Has the internet turned us all into vainglorious exhibitionists? It's a popular debate, one the 40+ crowd often answers in the affirmative. (Add this to the duh files: A study from TKTK revealed that narcissistic Facebook users spend more time on the site than less self-obsessed individuals)
So it really doesn't make much sense for modern denizens of the internet to feel shocked, creeped out or intruded upon when something they've posted publicly is later remarked upon -- because let's face it, eyeballs are exactly what they want. (Hence the crack-like appeal of real-time view counters.)
So go on, admit that you care enough to keep tabs on a friend. You can avoid later in-person awkwardness by communicating, promptly, on the same site as the original nugget: tweeting back, liking a Facebook status, leaving a comment on a blog post and so on.
The medium on which you spotted a personal tidbit affects whether you look like a stalker.
Anyone with a shred of self-awareness strives to come across as Not A Creep in interactions.
The stalker factor of mentioning something you read online ("I saw you were in Chicago recently!") depends on two variables: How well you know the person and how hard you worked to uncover said information.
Of course, the better you know someone, the less weird it is to bring up a sound bite from their blog.
As for effort involved:
If you saw the news on Twitter, you're very free to bring it up -- as long as you follow the user. Since Twitter gives all your followees equal billing, it doesn't seem creepy that you read a particular tweet.

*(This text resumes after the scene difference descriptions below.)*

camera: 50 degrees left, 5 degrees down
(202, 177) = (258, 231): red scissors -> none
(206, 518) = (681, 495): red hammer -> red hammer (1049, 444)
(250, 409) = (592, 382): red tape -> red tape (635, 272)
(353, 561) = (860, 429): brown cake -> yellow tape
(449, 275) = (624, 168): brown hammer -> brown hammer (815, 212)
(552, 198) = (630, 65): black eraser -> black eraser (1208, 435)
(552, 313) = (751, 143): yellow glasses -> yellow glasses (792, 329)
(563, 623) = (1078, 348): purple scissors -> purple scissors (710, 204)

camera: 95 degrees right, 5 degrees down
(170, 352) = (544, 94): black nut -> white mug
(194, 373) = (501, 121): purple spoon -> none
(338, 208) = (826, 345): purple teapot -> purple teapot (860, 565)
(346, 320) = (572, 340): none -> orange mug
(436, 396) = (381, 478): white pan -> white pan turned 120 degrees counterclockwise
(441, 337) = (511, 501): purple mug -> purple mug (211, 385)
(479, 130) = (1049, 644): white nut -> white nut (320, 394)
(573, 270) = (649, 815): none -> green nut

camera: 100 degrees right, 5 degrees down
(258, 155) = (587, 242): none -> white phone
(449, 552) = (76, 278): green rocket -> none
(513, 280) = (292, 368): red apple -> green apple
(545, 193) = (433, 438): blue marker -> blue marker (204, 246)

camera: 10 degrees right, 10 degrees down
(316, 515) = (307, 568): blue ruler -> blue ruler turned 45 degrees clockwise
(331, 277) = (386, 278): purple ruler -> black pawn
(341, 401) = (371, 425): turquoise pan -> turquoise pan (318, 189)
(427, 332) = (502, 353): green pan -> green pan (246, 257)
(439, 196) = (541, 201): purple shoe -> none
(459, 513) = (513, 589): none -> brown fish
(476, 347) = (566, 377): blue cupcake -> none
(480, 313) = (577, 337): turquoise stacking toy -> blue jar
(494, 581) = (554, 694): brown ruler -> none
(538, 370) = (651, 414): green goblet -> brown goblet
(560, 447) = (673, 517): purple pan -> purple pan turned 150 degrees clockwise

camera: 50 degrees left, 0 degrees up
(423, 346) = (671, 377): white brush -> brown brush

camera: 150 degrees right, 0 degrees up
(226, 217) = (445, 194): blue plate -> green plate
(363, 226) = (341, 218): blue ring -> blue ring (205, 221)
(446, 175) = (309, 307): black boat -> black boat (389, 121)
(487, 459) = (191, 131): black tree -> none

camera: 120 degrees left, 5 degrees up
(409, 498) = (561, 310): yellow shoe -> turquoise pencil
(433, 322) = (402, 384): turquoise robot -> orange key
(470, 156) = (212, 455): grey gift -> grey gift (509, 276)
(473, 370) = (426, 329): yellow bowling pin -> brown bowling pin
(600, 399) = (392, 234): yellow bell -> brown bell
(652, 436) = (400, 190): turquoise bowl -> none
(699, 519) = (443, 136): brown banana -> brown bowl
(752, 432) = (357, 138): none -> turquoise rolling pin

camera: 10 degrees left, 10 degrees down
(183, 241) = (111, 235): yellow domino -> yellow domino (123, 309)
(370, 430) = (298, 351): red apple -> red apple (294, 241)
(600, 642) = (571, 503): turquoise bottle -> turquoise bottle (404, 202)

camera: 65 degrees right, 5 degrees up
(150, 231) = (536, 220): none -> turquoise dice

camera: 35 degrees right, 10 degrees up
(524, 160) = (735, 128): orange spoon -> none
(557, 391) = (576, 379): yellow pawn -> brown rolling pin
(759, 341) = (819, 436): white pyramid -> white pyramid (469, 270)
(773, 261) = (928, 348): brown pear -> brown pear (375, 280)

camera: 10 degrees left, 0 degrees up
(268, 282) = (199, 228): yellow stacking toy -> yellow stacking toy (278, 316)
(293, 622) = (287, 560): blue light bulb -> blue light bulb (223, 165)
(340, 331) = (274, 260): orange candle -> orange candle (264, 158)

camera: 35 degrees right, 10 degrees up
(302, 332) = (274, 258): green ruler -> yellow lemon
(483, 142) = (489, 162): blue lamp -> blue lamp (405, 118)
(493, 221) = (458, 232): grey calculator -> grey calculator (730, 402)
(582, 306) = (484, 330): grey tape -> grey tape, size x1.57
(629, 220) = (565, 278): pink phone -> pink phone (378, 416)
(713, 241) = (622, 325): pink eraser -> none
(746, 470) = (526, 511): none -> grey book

But yes, you need to click follow, as just checking someone's public Twitter feed is creepy. This means you should have a Twitter account from which to follow people, even if you never plan to write anything yourself. If you're like Sleigh Bells, you can even garner 10,000+ followers without saying a damn thing.
Finding facts about someone on Facebook is slightly more intense. Yes, your newsfeed appears to be a stream of various and sundry FB friends, but it's actually the product of a complex algorithm that keeps track of whom you care about (sending the most-stalked folks straight to your home page).
So tread lightly. If you clicked through an acquaintance's 113 Costa Rican vacation photos, it might be perceived as fishy.
As for intel gathered from a personal website or blog, you probably had to actively type in a URL to get there, so yeah, mentioning that you really enjoyed that post from last Thursday will be weird if the blogger doesn't already know you're a follower.
Exception: If the writer's hoping the blog will go viral, flatter away. And pass along some self-promotion tips in the process.
And finally: Never, ever, ever admit that you have Googled someone. It is creepy.